Hello,
I'm interested in converting a vcf file to bgen with plink2. When I run the command
plink2 \
--export bgen-1.2 ref-first bits=8 \
--dosage-erase-threshold 0.006 \
--out bgen/chr14 \
--threads 7 \
--vcf vcf/chr14.vcf.gz dosage=DS
I get the warning message :
Warning: Unphased heterozygous hardcalls in partially-phased variants are
poorly represented with bits=8.
It is necessary to use e.g. --dosage-erase-threshold 0.006 to re-import them
cleanly.
Does this mean that the --dosage-erase-threshold flag I provided was not recognized?
I'm converting to bgen files specifically to make them
compatible with the BOLTLMM program.

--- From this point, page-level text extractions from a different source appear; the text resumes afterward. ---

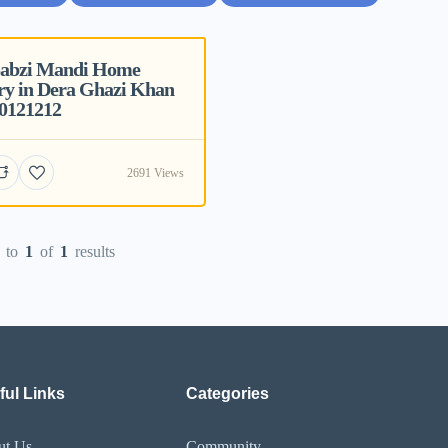
Sabzi Mandi Home
ry in Dera Ghazi Khan
70121212
2691 Views
to
1
of
1
results
ful Links
Categories
ut Us
Community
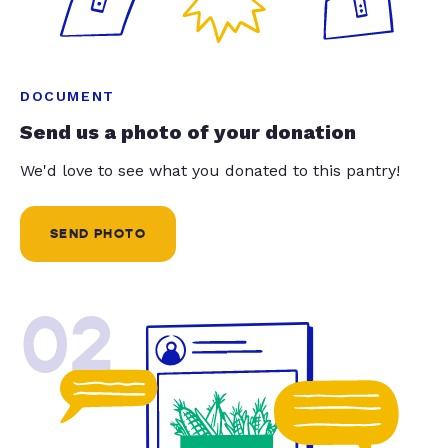
DOCUMENT
Send us a photo of your donation
We'd love to see what you donated to this pantry!
SEND PHOTO
02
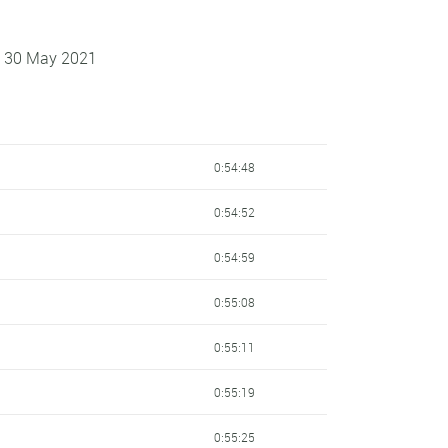
 - 30 May 2021
0:54:48
0:54:52
0:54:59
0:55:08
0:55:11
0:55:19
0:55:25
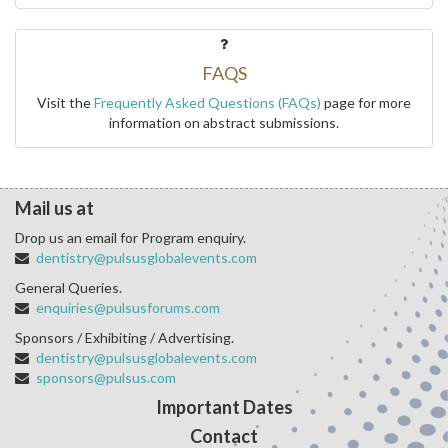
FAQS
Visit the
Frequently Asked Questions (FAQs)
page for more
information on abstract submissions.
Mail us at
Drop us an email for Program enquiry.
dentistry@pulsusglobalevents.com
General Queries.
enquiries@pulsusforums.com
Sponsors / Exhibiting / Advertising.
dentistry@pulsusglobalevents.com
sponsors@pulsus.com
Important Dates
Contact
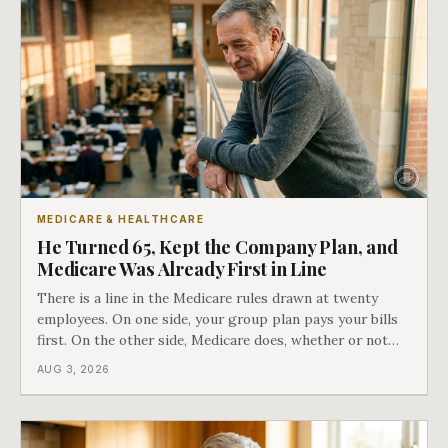
MEDICARE & HEALTHCARE
He Turned 65, Kept the Company Plan, and
Medicare Was Already First in Line
There is a line in the Medicare rules drawn at twenty
employees. On one side, your group plan pays your bills
first. On the other side, Medicare does, whether or not
you ever signed up for it. Most business owners find out
AUG 3, 2026
which side they are on the hard way.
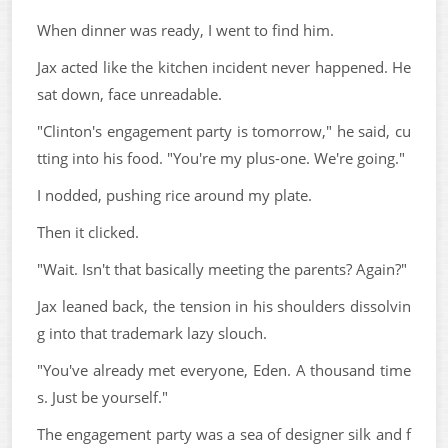
When dinner was ready, I went to find him.
Jax acted like the kitchen incident never happened. He
sat down, face unreadable.
"Clinton's engagement party is tomorrow," he said, cu
tting into his food. "You're my plus-one. We're going."
I nodded, pushing rice around my plate.
Then it clicked.
"Wait. Isn't that basically meeting the parents? Again?"
Jax leaned back, the tension in his shoulders dissolvin
g into that trademark lazy slouch.
"You've already met everyone, Eden. A thousand time
s. Just be yourself."
The engagement party was a sea of designer silk and f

And it seems that BOLTLMM is rejecting the bgen files made by plink, with message such as:
ERROR: 14:20004949 has Phased = 2 (not 0)
I have vcf files that were converted using the qctool program which do not produce this kind of error, so I am wondering if it has to do with plink, and possibly the dosage-erase-threshold flag.
According to the bgen format website:
If Phased=1 the row stores one probability per allele (other than the last allele) per haplotype (e.g. to represent phased data).
If Phased=0 the row stores one probability per possible genotype (other than the 'last' genotype where all alleles are the last allele), to represent unphased data.
Any other value for Phased is an error.
Converting vcf to bgen is extremely slow using the qctool program which does not implement multithreading for file conversions. Given I only need the dosage, and not the GP's, I would much rather be able to do file conversion in plink if possible.
Thanks in advance for any help or advice you can offer.